3. Was He a Herodian? No. Although He believed in paying taxes He sharply criticized Herod whom they revered (Mark 8:15, Luke 13:31-32).
4. Was He a zealot? No. (John 18:36-38)
5. Was He an Essene or any other goup not listed? Obviously Not. (Mark 16:15-16, John 17:14-18)
G. Did He try to make a supergroup or mega-group of all these groups? No!
III. What was His attitude toward religious division?
A. He was a servant of God yet He did not belong to any human party.
B. Although denominational folks admit that it is possible to be a Christian and not be a part of a central organization or a denomination, many still insist on branding themselves and others as various "kinds" of Christians.
C. Jesus and unity.
1. He first united Himself with God (Luke 2:46-49, John 4:34, 5:30, 6:38, 14:8-11).
2. He taught others to do the same (John 14:21, Matthew 19:16-17).
3. All his disciples who did this were united (John 17:11, 20-22, 1 John 5:1-5).
4. Why is there not more unity? (Matt. 10:34-38, John 10:22-30)
IV. What denomination did the teaching of the Gospel produce?
A. It produced the Lord's people, His church wherever people obeyed the gospel (Acts 2:41-42, 47).
B. We cannot demand any more of someone than God does - IN FACT IT IS WRONG TO DO SO!
C. Some use Mark 15:1-8 to try to prove that Christ authorized denominations.
1. The arguement is that Chirst is the vine and the branches are the different denominations.
2. Was Christ talking about multiple denominations or was he talking about multiple individuals?
3. Christ often used examples that the people around him would understand.
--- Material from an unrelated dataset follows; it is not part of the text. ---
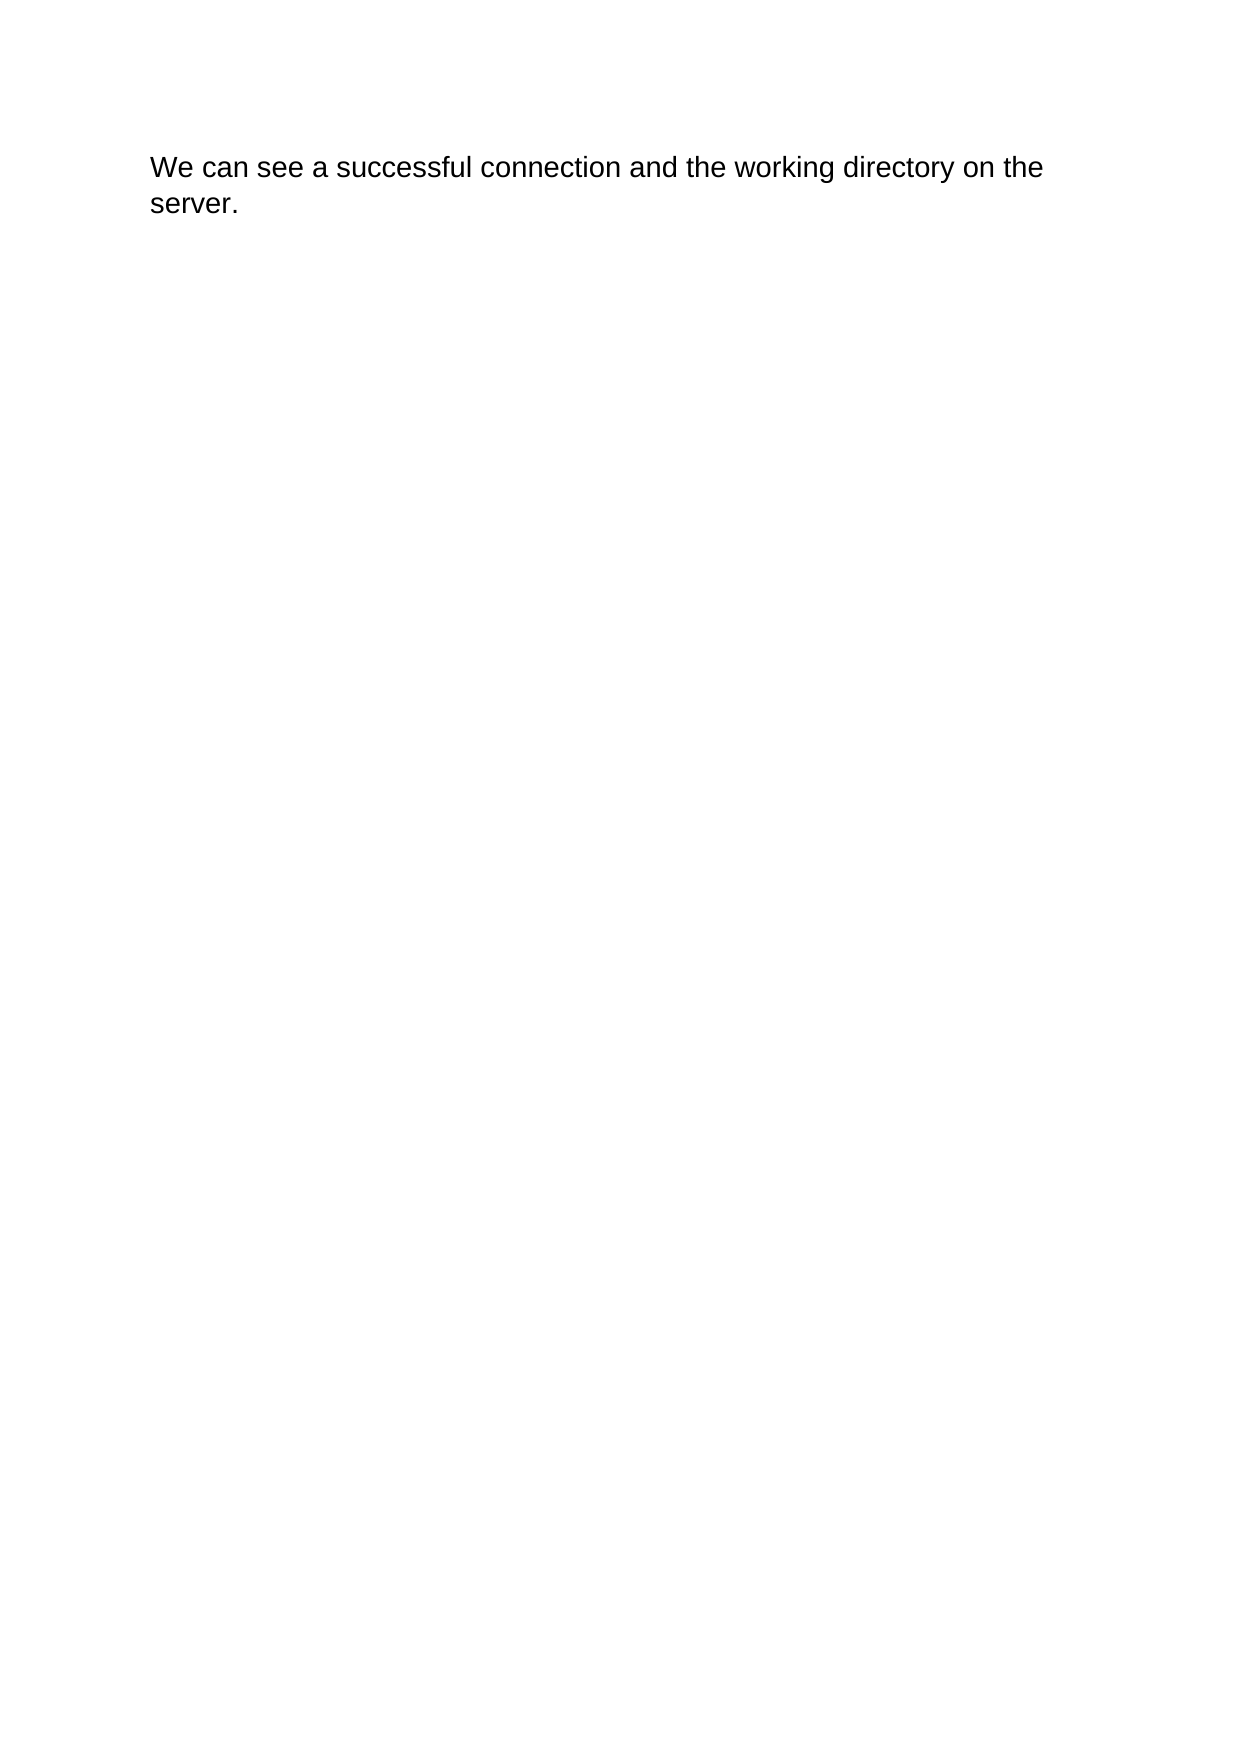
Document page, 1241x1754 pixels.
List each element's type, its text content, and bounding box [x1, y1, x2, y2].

text We can see a successful connection and the working directory on the server. [150, 150, 1090, 220]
Certainly farming was something people understood then. What vine, even today, can grow strawberries, grapes, watermelons, kiwi, cucumbers, etc.? Any botinists would quickly tell you that no such vine exists. Why would Christ use such an absurd example? Unless of course, the passage has been misinterpreted to try to prove something Christ did not intend.
4. The passage clearly teaches that we (those of Christ) are to abide in the the vine (Christ) not in the branches as the false doctrine promotes.
D. Jesus did not want denominations then and does not want them now (1 Corinthians 1:10-13). IS CHRIST DIVIDED?!?
V. Personal Application
A. We can all be sons of God through obedient faith (Galatians 3:26-29).
B. We must be proud to be a Christian as God has described rather than feeling that being simply a Christian is not enough. When we attach another name to ourselves, aren’t we really saying that being simply a Christian is not good enough?
C. Let us clearly follow and teach others what it means to be simply a Christian and not a part of any human religious organization.